Sunday, February 02, 2025

February 2, 1916: Denver Doc's First Known Death

On February 2, 1916, Ruth Camp (follow link for more sources) died in Mercy Hospital in Denver from complications of an illegal abortion that had been perpetrated in the Panama Hotel on January 27. 

It's a mystery as to why Ruth was in Denver. She and her husband, Louis, lived in Medicine Bow, Wyoming, where Louis worked as a stockman.

Dr. Bennett Graff was arrested and charged with murder.

While out on bail awaiting trial in Ruth's death, another woman, Beulah Hatch, also died at Mercy Hospital, and blame was placed on Graff for that death as well. 

Graff was found guilty of murder in Ruth's death on June 16. It took the jury little time to deliberate. They were sent off to deliberate at 6 pm, when to supper, returned to deliberate, and returned the verdict in less than an hour. He was sentenced to 11 - 13 years in prison. At his sentencing he indicated that "other physicians caused the death and ... he was paying the penalty of their bunglesome work." 

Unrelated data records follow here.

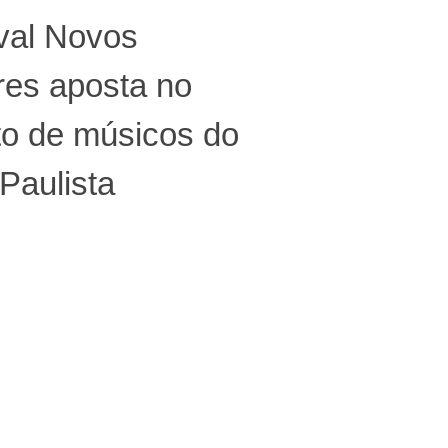
val Novos
res aposta no
to de músicos do
Paulista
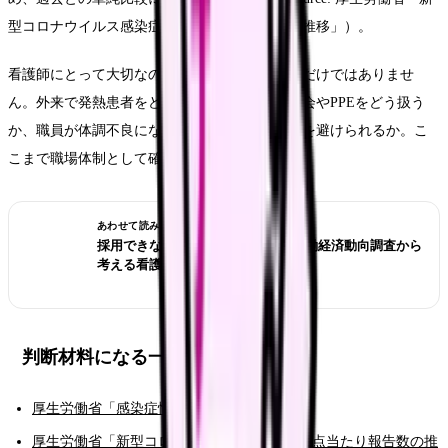
型コロナウイルス感染症の定点当たり報告数の推移」）。
看護師にとって大切なのは、数字を眺めることだけではありませ
ん。外来で発熱患者をどう分けるか、病棟で面会やPPEをどう扱う
か、職員が体調不良になったときに無理な出勤を避けられるか。こ
こまで職場体制として確認することです。
あわせて読みたい
採用できない職場を見抜くには？労働経済動向調査から
考える看護師の面接質問
判断材料になる一次情報
厚生労働省「感染症情報」
厚生労働省「新型コロナウイルス感染症の定点当たり報告数の推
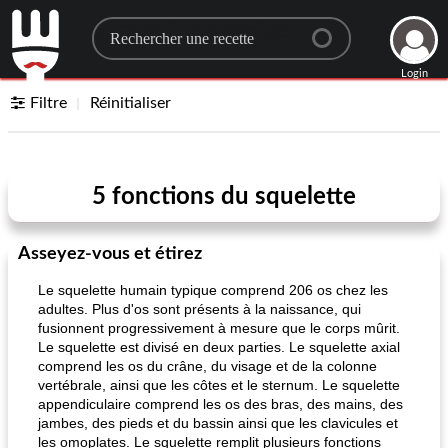
Search for a recipe
Login
Filtre
Réinitialiser
5 fonctions du squelette
Asseyez-vous et étirez
Le squelette humain typique comprend 206 os chez les
adultes. Plus d'os sont présents à la naissance, qui
fusionnent progressivement à mesure que le corps mûrit.
Le squelette est divisé en deux parties. Le squelette axial
comprend les os du crâne, du visage et de la colonne
vertébrale, ainsi que les côtes et le sternum. Le squelette
appendiculaire comprend les os des bras, des mains, des
jambes, des pieds et du bassin ainsi que les clavicules et
les omoplates. Le squelette remplit plusieurs fonctions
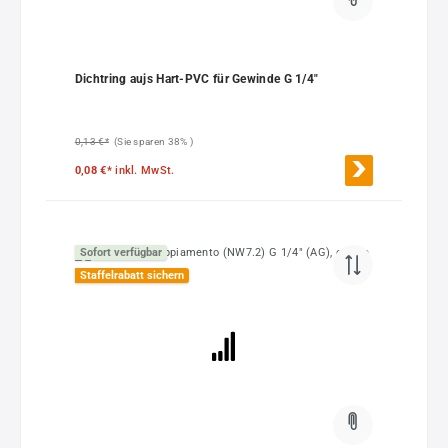
Dichtring aujs Hart-PVC für Gewinde G 1/4"
0,13 €*
(Sie sparen 38% )
0,08 €*
inkl. MwSt.
Sofort verfügbar
Staffelrabatt sichern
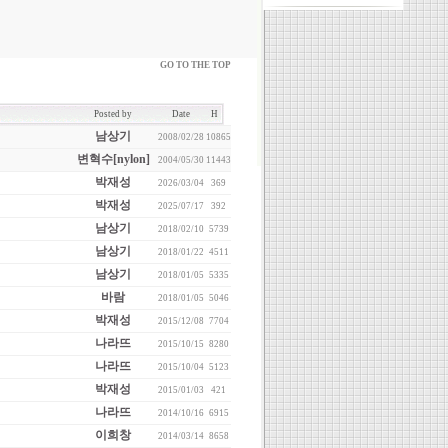
GO TO THE TOP
Posted by
Date
H
남상기
2008/02/28
10865
변혁수[nylon]
2004/05/30
11443
박재성
2026/03/04
369
박재성
2025/07/17
392
남상기
2018/02/10
5739
남상기
2018/01/22
4511
남상기
2018/01/05
5335
바람
2018/01/05
5046
박재성
2015/12/08
7704
나라뜨
2015/10/15
8280
나라뜨
2015/10/04
5123
박재성
2015/01/03
421
나라뜨
2014/10/16
6915
이희창
2014/03/14
8658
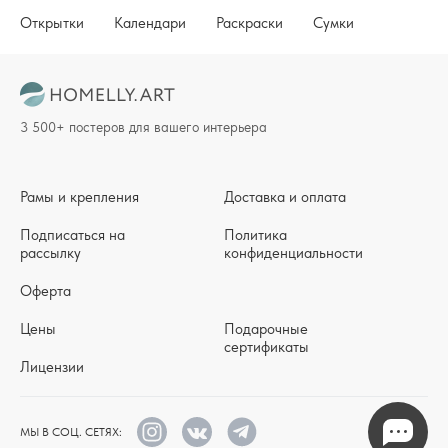
Открытки
Календари
Раскраски
Сумки
3 500+ постеров для вашего интерьера
Рамы и крепления
Доставка и оплата
Подписаться на
Политика
рассылку
конфиденциальности
Оферта
Цены
Подарочные
сертификаты
Лицензии
МЫ В СОЦ. СЕТЯХ:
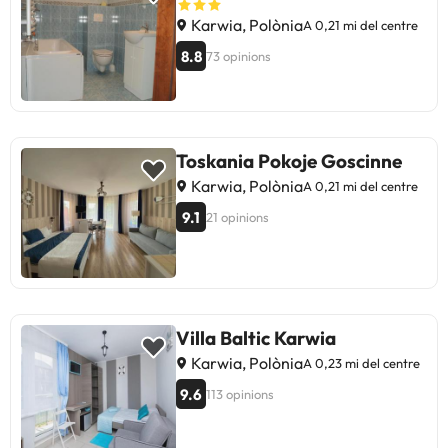
Karwia, Polònia
A 0,21 mi del centre
8.8
73 opinions
Toskania Pokoje Goscinne
Karwia, Polònia
A 0,21 mi del centre
9.1
21 opinions
Villa Baltic Karwia
Karwia, Polònia
A 0,23 mi del centre
9.6
113 opinions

Graff won a new trial when a witness came forward and placed the responsibility for the abortion on a lay practitioner, rather than another doctor, and asserted that Graff was merely attempting life-saving aftercare for Ruth.

I haven't been able to find out if he was prosecuted for Beulah's death, but he did lose his license. It was reinstated in February of 1919 due to the shortage of physicians during the Spanish flu outbreak. While practicing in De Beque, Colorado, that year he sued a woman named Lucile Myers and accused Judge Black of the district court of accepting a bribe for assessing a fine against him. Mrs. Myers had made statements that Graff was an abortionist, would willingly perpetrate abortions on unmarried women, and had "killed" her father.